# Page text
»»

Other “(Almost) Everything” topics include how insights from a life of poverty, chastity and obedience can help you live in a world of money, sex and freedom. He brings up guilt as an invitation from God to improve your life and suffering as a way of opening us up to new ways of experiencing God.
The book is filled with jokes and personal stories, giving Martin’s voice an approachable, personal feel, as if you’re chatting with a good friend over coffee. There’s even a bit of bawdiness at times. Martin quotes an older Jesuit giving sage advice for a new novice about what to remember when you’re living in community: “First, you’re not God. Second, this isn’t heaven. Third, don’t be an ass.”
The author also approaches plenty of weighty subjects. In one chapter, Martin teaches a method for making difficult decisions by noting what consoles you and what makes you feel sad and alone. He constantly calls the reader to pay attention to what is going on in his or her own life. Martin even gives career advice by saying, “God knows that our deepest desires are those that will bring joy to us and to the world.”
Overall, the Jesuit Guide gives thanks to the founder of the Jesuits for giving us so many tools to become closer to God. In a memorable moment from one of the Colbert interviews, Martin proposes that when people feel more vulnerable, as in times of recession and poverty, their defenses are lowered—making it easier for God to break through.
Colbert responds by saying, “You make God sound like an opportunistic virus!” Without skipping a beat, Martin returned the banter with “That’s a beautiful image,” and offered to consider using it in one of his future sermons.
Ten Things You Didn’t Know (About the Jesuits)
1. They invented the trap door. Without the Jesuits, the Wicked Witch of the West wouldn’t have been able to disappear so suddenly in The Wizard of Oz. With a history in theater and the arts, Jesuits also perfected the “scrim,” the sheer curtain still used in theaters today.
2. They discovered quinine (called “Jesuit bark” in the 16th century) that is used today for anti-malarial drugs and also in tonic water. Without the Jesuits, you wouldn’t be able to enjoy your gin and tonic.
3. Their founder, St. Ignatius of Loyola (1491–1556), the Spanish-soldier-turned-mystic may be the only saint with a notarized police record: for nighttime brawling with intent to cause bodily harm (needless to say, this came before his conversion).
4. Their dictionaries and lexicons of the native languages in North America in the 17th century were the first resources Euro-peans used to understand these ancient tongues, and they still provide modern scholars with the earliest transcriptions of the languages.
5. They located the source of the Blue Nile and charted large stretches of the Amazon and Mississippi Rivers.
6. They educated Descartes, Voltaire, Moliere, James Joyce, Peter Paul Rubens, Arthur Conan Doyle, Fidel Castro, Alfred Hitchcock and Bill Clinton—not to mention Bing Crosby, Vince Lombardi, Robert Altman, Chris Farley, Salma Hayek and Denzel Washington.
7. They founded the city of Sao Paolo, Brazil.
8. There are 35 craters on the moon named for Jesuit scientists. And Athanasius Kircher, a 17th-century Jesuit scientist, called “master of a hundred arts” and “the last man to know everything”, was a geologist, biologist, linguist, decipherer of hieroglyphics and inventor of the megaphone.
9, They inspired the film On the Waterfront, based on the groundbreaking labor-relations work of Jesuit John Corridan, who worked in New York City in the 1940s and 1950s. His part was played by Karl Malden, who, last year, died 50 years to the day after Fr. Corridan.
10. They count 40 saints and dozens of blessed among their members, including the globe-trotting missionary St. Francis Xavier. Their famous “former” members include Garry Wills, John McLaughlin and Jerry Brown.

««

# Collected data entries
»»

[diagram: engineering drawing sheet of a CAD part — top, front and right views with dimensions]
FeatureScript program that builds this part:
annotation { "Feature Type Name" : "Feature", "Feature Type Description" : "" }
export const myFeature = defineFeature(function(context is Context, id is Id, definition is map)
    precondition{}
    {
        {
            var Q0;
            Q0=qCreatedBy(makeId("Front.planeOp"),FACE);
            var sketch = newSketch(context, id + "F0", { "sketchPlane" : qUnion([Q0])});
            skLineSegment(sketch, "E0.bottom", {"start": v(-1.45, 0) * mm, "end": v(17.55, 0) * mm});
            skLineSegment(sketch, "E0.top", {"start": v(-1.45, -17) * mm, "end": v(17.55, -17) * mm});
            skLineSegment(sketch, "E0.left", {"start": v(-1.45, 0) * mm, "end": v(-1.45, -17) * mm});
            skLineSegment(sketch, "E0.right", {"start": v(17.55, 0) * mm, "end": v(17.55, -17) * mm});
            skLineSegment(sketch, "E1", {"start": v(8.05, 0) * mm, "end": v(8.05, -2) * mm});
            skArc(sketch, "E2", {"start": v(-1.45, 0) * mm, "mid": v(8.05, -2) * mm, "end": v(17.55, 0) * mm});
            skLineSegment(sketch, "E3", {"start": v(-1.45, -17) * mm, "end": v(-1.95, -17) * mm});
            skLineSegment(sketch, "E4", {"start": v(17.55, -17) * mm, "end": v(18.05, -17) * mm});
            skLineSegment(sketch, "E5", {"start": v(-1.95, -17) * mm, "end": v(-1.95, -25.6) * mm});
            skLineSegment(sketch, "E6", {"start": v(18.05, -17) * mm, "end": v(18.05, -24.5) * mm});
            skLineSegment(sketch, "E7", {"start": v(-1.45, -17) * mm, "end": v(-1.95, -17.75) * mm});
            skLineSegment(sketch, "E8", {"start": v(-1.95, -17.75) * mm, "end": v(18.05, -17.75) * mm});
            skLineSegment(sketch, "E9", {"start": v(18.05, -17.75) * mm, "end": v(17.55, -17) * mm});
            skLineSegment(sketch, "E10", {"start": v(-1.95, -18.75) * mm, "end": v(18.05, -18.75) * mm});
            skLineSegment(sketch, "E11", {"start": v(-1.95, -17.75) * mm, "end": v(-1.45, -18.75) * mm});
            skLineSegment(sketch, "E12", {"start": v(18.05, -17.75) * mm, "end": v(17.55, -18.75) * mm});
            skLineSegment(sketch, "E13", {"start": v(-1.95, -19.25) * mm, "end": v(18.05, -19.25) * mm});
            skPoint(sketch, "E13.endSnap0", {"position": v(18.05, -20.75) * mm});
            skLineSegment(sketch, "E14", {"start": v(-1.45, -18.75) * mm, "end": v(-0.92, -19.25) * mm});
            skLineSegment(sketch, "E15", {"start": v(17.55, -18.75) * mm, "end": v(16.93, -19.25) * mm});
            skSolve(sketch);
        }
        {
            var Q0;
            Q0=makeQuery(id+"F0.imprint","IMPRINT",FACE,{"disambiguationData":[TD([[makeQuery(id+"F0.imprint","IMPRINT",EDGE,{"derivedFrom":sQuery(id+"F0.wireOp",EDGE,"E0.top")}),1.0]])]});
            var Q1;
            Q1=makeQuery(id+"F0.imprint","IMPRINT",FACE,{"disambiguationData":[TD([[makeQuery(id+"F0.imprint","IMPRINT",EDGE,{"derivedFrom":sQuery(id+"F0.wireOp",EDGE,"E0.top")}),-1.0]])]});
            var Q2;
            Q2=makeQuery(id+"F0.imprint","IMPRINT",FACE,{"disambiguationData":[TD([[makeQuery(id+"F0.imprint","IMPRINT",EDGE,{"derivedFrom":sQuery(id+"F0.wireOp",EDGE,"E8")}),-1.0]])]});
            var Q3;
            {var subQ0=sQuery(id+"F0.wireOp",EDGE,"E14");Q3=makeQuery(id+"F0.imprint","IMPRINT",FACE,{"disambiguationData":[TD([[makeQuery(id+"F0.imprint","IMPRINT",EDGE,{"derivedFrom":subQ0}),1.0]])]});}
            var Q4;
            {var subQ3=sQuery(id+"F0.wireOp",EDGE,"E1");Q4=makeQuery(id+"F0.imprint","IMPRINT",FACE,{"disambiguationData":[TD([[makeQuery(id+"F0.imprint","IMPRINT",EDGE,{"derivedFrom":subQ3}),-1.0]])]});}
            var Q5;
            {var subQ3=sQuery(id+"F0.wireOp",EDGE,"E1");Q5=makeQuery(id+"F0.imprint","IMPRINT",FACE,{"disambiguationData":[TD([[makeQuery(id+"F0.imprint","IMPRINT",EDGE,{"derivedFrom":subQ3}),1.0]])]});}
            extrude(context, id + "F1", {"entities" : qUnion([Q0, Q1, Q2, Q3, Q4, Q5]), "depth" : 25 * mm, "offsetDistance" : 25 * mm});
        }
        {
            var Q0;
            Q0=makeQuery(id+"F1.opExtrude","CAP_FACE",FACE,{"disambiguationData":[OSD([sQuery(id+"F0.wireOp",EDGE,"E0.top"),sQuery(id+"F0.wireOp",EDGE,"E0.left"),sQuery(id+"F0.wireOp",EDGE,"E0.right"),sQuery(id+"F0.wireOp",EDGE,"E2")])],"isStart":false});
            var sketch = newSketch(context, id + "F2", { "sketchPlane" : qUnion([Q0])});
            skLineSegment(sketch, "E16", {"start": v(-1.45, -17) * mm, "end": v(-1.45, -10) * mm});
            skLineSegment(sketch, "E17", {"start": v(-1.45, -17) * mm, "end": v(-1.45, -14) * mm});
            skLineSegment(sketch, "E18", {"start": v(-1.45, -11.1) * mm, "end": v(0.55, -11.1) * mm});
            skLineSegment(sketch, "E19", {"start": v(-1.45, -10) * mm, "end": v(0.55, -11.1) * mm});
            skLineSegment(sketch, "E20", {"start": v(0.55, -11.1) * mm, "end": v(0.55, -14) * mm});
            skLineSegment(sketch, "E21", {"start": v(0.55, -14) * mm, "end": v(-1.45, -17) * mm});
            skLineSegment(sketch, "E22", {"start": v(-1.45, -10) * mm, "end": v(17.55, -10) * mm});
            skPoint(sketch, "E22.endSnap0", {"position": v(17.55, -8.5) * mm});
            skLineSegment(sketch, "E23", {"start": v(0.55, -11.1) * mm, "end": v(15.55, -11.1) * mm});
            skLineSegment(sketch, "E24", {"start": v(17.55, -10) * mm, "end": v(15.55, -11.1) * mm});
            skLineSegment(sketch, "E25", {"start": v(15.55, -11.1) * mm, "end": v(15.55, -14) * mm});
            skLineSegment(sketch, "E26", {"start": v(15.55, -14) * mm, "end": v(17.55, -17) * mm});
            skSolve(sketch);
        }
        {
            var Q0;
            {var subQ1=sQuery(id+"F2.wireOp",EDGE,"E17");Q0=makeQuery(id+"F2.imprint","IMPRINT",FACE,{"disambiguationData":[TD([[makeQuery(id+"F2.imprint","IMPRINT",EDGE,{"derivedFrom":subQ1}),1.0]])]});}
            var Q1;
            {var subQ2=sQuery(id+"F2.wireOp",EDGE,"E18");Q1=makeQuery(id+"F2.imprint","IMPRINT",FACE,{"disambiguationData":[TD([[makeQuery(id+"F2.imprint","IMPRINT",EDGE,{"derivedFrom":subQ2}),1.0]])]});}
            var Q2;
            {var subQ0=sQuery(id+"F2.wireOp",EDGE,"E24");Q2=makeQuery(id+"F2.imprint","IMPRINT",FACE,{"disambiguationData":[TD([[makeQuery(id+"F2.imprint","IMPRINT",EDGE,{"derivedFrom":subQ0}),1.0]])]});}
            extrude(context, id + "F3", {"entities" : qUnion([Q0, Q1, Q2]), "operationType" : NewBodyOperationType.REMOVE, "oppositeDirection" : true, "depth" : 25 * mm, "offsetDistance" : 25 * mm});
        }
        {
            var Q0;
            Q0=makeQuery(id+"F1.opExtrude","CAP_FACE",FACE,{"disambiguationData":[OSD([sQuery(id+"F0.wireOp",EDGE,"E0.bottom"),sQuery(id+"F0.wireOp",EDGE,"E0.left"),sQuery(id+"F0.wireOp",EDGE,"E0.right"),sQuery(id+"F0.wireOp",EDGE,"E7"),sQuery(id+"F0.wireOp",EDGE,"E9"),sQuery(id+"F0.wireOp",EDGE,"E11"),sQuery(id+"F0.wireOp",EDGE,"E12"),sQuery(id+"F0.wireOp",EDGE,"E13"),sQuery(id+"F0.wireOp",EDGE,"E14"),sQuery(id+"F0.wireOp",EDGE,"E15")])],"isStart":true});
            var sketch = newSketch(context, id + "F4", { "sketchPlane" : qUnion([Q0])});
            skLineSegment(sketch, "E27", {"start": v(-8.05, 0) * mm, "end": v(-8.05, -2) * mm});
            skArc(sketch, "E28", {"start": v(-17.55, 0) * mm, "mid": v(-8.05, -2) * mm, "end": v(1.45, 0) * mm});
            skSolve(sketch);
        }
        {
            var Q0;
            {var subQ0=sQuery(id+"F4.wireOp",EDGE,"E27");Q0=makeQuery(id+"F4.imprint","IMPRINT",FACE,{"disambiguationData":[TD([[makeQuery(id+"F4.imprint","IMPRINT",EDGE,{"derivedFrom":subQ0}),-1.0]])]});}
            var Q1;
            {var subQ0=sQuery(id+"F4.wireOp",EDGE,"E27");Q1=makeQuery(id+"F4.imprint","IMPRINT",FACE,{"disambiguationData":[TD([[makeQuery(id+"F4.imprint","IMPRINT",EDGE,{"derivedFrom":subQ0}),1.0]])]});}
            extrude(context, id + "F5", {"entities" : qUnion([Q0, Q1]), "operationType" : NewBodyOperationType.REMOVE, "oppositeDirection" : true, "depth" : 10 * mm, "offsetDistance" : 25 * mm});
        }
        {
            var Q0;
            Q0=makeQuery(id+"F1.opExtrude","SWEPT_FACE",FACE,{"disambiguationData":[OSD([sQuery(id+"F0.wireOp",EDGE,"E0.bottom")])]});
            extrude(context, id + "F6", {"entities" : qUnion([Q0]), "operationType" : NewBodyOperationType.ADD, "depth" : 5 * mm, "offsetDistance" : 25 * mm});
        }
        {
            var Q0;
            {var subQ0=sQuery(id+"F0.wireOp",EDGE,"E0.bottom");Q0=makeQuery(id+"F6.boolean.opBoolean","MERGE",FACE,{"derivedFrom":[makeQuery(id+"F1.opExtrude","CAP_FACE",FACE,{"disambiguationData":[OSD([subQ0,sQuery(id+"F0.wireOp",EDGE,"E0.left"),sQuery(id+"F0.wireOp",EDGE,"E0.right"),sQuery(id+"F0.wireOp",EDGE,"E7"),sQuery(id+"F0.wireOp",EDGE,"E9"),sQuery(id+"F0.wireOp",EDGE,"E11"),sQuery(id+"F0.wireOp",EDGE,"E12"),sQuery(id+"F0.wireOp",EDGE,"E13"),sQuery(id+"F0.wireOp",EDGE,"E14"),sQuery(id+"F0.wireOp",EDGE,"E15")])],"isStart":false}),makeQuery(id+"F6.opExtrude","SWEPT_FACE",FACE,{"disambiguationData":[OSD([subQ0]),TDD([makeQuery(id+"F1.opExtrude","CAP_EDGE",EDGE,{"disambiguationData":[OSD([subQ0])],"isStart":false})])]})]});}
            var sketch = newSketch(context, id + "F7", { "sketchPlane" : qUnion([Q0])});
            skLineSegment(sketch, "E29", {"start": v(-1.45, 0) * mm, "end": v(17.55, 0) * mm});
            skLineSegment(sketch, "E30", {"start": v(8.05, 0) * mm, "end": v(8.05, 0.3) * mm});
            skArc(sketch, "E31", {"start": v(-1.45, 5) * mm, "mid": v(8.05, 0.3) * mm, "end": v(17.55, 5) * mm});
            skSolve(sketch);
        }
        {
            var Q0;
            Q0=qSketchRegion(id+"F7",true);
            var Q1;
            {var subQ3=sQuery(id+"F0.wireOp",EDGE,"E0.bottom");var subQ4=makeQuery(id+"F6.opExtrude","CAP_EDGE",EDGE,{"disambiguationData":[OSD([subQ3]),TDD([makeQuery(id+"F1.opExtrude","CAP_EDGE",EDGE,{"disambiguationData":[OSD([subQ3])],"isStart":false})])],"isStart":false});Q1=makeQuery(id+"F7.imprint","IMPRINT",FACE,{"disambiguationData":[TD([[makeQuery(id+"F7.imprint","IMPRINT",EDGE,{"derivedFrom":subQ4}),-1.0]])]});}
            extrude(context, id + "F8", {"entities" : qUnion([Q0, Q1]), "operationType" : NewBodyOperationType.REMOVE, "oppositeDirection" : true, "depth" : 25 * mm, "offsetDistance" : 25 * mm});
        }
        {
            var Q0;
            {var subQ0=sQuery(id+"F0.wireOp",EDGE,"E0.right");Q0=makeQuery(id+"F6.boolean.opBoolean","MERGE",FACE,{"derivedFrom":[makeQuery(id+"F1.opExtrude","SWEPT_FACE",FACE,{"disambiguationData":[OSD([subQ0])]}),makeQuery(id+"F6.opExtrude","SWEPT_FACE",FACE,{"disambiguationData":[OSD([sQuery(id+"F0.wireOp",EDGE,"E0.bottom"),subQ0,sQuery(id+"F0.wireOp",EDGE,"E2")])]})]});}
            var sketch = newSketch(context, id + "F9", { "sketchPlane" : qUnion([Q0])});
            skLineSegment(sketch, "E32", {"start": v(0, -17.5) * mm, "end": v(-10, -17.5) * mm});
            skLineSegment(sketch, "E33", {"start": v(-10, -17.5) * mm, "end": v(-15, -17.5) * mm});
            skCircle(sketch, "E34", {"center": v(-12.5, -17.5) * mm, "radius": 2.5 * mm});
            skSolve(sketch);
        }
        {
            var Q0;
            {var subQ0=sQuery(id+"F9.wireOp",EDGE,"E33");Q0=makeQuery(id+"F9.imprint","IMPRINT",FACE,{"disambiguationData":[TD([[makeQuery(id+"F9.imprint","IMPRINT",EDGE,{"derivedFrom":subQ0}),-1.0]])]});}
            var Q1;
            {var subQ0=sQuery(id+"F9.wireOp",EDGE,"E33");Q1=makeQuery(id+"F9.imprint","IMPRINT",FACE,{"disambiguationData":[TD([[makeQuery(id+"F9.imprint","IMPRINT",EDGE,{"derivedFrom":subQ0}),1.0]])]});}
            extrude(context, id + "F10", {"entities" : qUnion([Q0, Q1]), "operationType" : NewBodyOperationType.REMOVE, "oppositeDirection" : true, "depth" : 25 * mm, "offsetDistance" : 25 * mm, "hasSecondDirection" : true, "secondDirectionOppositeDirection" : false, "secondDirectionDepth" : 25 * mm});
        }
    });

««

# Required tasks
(1) Answer these questions using the page text on the Jesuits.
(a) What three things does the older Jesuit tell a new novice to remember when living in community?
(b) What was quinine called in the 16th century?
(c) How many craters on the moon are named for Jesuit scientists?
(2) Repeat a passage from the page text on the Jesuits word for word, starting at "7. They founded" and ending at "and Jerry Brown.".

# Task-by-task results
(1)
(a) First, you're not God; second, this isn't heaven; third, don't be an ass.
(b) "Jesuit bark."
(c) 35.

(2)
7. They founded the city of Sao Paolo, Brazil.
8. There are 35 craters on the moon named for Jesuit scientists. And Athanasius Kircher, a 17th-century Jesuit scientist, called “master of a hundred arts” and “the last man to know everything”, was a geologist, biologist, linguist, decipherer of hieroglyphics and inventor of the megaphone.
9, They inspired the film On the Waterfront, based on the groundbreaking labor-relations work of Jesuit John Corridan, who worked in New York City in the 1940s and 1950s. His part was played by Karl Malden, who, last year, died 50 years to the day after Fr. Corridan.
10. They count 40 saints and dozens of blessed among their members, including the globe-trotting missionary St. Francis Xavier. Their famous “former” members include Garry Wills, John McLaughlin and Jerry Brown.